The naphtha product after treatment with reactive metal adsorbent
is very low in sulfur and contains less than 10 wppm sulfur, based
on naphtha, preferably less than 5 wppm, most preferably less than
1.
The process is further exemplified by the FIGURE. In the FIGURE,
high sulfur naphtha is conducted through line 10 to selective
hydrodesulfurization reactor 12. The naphtha then contacts
hydrotreating catalyst 14 to produce a hydrodesulfurized effluent
and the effluent is conducted from reactor 12 through line 16.
Hydrodesulfurized effluent may be optionally conducted to stripping
unit 20 through line 18 and stripped gases removed through line 22.
Stripped effluent is returned to line 16. Alternatively,
hydrodesulfurized effluent may be directly conducted to mercaptan
removal apparatus 30 containing mercaptan removal bed 32.
Hydrodesulfurized effluent is passed through bed 32 to produce a
second effluent containing less than about 30 wppm sulfur. This
second effluent is passed to line 34 where it may optionally be
conducted through line 36 to a second stripping unit and stripped
gases removed through line 42. Stripped second effluent is returned
to line 34 through line 44. Alternatively, second effluent may be
passed directly through line 34 to reactor 50 and contacted with
adsorbent containing supported reactive metal in bed 52. The
product that is obtained after passing through bed 52 is a low
sulfur naphtha product containing less than about 10 wppm sulfur.
This low sulfur product is removed from reactor 50 through line
54.
The following non-limiting example serves to illustrate the
invention.
EXAMPLE
A reactive metal adsorbent was prepared by impregnating a silica
support with nickel hexahydrate containing a triethanolamine
dispersant. The sample was dried by heating in air at 60.degree. C.
and then ramping the temperature to 350.degree.

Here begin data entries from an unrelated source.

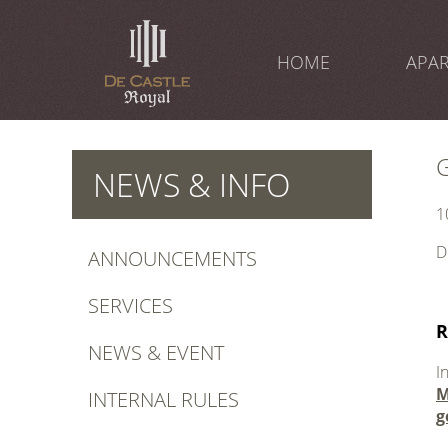
Skip
to
content
HOME
APA
NEWS & INFO
1
D
ANNOUNCEMENTS
.
SERVICES
R
NEWS & EVENT
I
M
INTERNAL RULES
g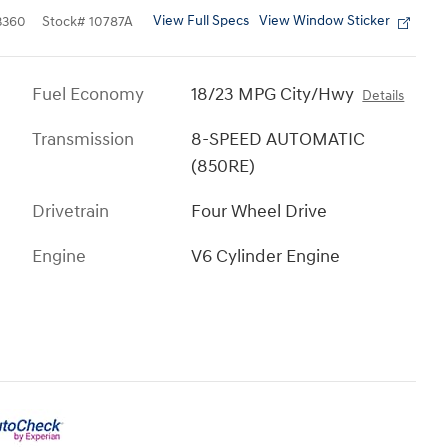
View Full Specs
View Window Sticker
3360
Stock
#
10787A
Fuel Economy
18/23 MPG City/Hwy
Details
Transmission
8-SPEED AUTOMATIC
(850RE)
Drivetrain
Four Wheel Drive
Engine
V6 Cylinder Engine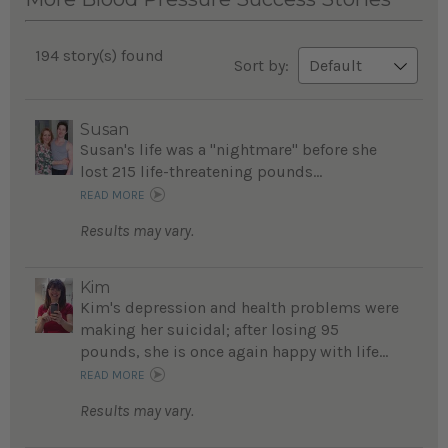
194 story(s) found
Sort by:
Susan
Susan's life was a "nightmare" before she
lost 215 life-threatening pounds...
READ MORE
Results may vary.
Kim
Kim's depression and health problems were
making her suicidal; after losing 95
pounds, she is once again happy with life...
READ MORE
Results may vary.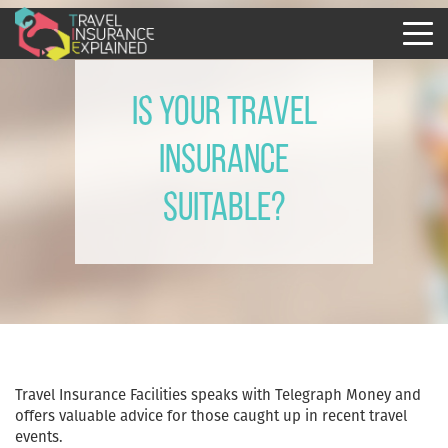
Is your travel
insurance
suitable?
Travel Insurance Facilities speaks with Telegraph Money and
offers valuable advice for those caught up in recent travel
events.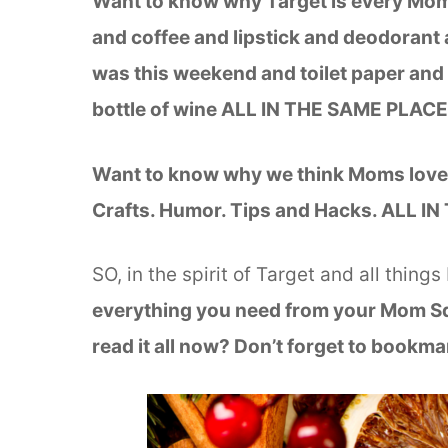
Want to know why Target is every Mom’
and coffee and lipstick and deodorant 
was this weekend and toilet paper and 
bottle of wine ALL IN THE SAME PLAC
Want to know why we think Moms love 
Crafts. Humor. Tips and Hacks. ALL 
SO, in the spirit of Target and all things
everything you need from your Mom 
read it all now? Don’t forget to bookmar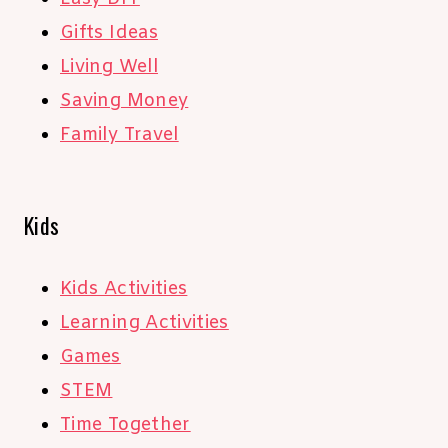
Gifts Ideas
Living Well
Saving Money
Family Travel
Kids
Kids Activities
Learning Activities
Games
STEM
Time Together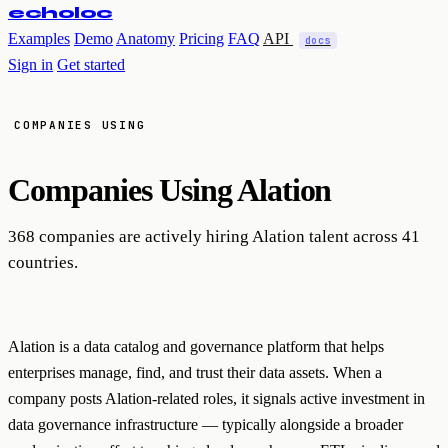
echoloc
Examples
Demo
Anatomy
Pricing
FAQ
API
docs
Sign in
Get started
COMPANIES USING
Companies Using
Alation
368 companies are actively hiring Alation talent across 41
countries.
Alation is a data catalog and governance platform that helps
enterprises manage, find, and trust their data assets. When a
company posts Alation-related roles, it signals active investment in
data governance infrastructure — typically alongside a broader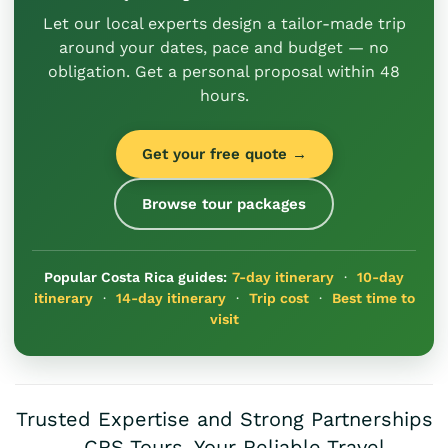
Let our local experts design a tailor-made trip
around your dates, pace and budget — no
obligation. Get a personal proposal within 48
hours.
Get your free quote →
Browse tour packages
Popular Costa Rica guides:
7-day itinerary
·
10-day
itinerary
·
14-day itinerary
·
Trip cost
·
Best time to
visit
Trusted Expertise and Strong Partnerships
– CRS Tours, Your Reliable Travel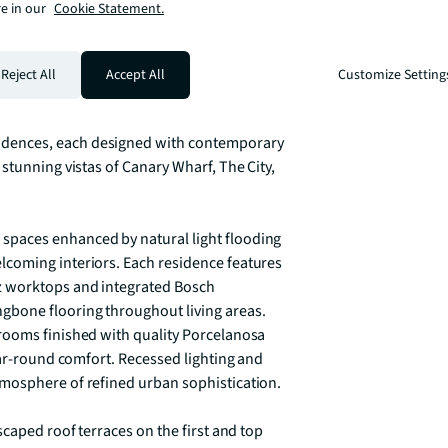
e in our
Cookie Statement.
Marketing Suite and Show Apartments 
Reject All
Accept All
Customize Setting
ontemporary apartments in the heart of 
xceptional connectivity. This remarkable 
dences, each designed with contemporary 
stunning vistas of Canary Wharf, The City, 
paces enhanced by natural light flooding 
coming interiors. Each residence features 
 worktops and integrated Bosch 
bone flooring throughout living areas. 
rooms finished with quality Porcelanosa 
ear-round comfort. Recessed lighting and 
mosphere of refined urban sophistication.

caped roof terraces on the first and top 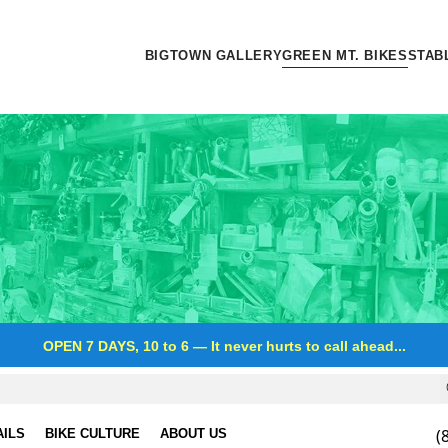
BIGTOWN GALLERY
GREEN MT. BIKES
STAB
OPEN 7 DAYS, 10 to 6
—
It never hurts to call ahead...
(
AILS
BIKE CULTURE
ABOUT US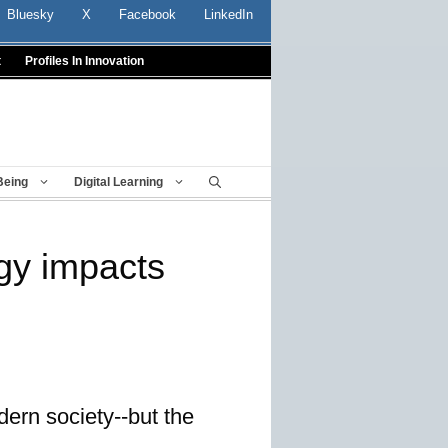
Bluesky
X
Facebook
LinkedIn
t
Profiles In Innovation
Being
Digital Learning
gy impacts
dern society--but the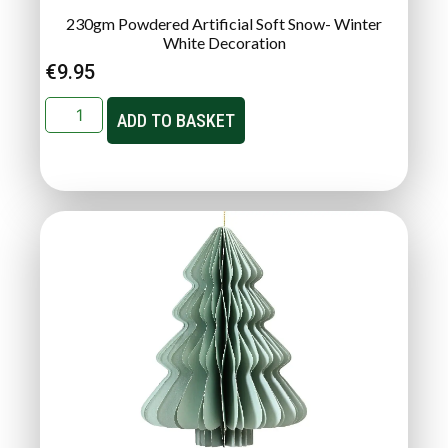
230gm Powdered Artificial Soft Snow- Winter
White Decoration
€
9.95
ADD TO BASKET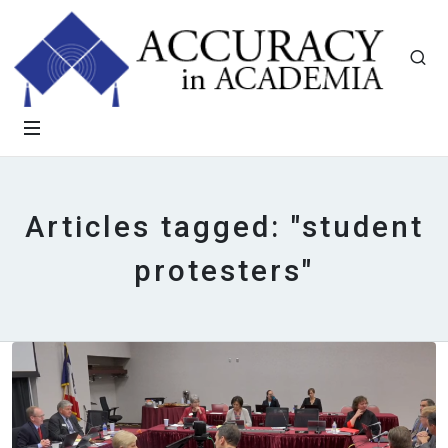
Articles tagged: "student
protesters"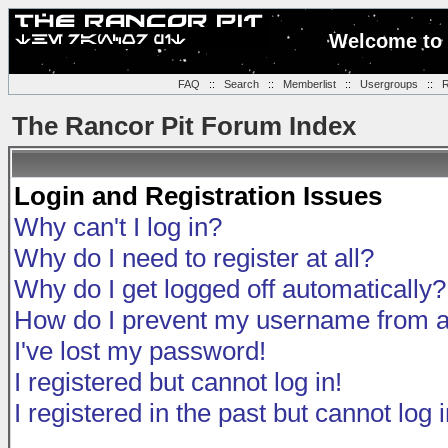
Welcome to 
FAQ
::
Search
::
Memberlist
::
Usergroups
::
R
The Rancor Pit Forum Index
Login and Registration Issues
Why can't I log in?
Why do I need to register at all?
Why do I get logged off automatically?
How do I prevent my username from app
I've lost my password!
I registered but cannot log in!
I registered in the past but cannot log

C. to convert the
metal to the oxide form.
The adsorbent in oxide form was then reduced to Ni metal form by
placing the sample in a flow-through reaction unit and in contact
with flowing hydrogen. The temperature was ramped to 350.degree. C.
After holding at 350.degree. C. for 2 hours, the adsorbent was
cooled to 200.degree. C. A gasoline-range hydrocarbon blend
containing 80 ppmw sulfur as thiophene was then introduced to the
reaction unit containing the Ni adsorbent at 210 psig (1549 kPa),
200.degree. C. and 1 liquid hourly space velocity. This feed is
similar to the product obtained from step (2) of the present
process. The product resulting from feed treatment with the Ni
adsorbent was then cooled and analyzed for sulfur. The product was
found to contain less than 1 wppm sulfur.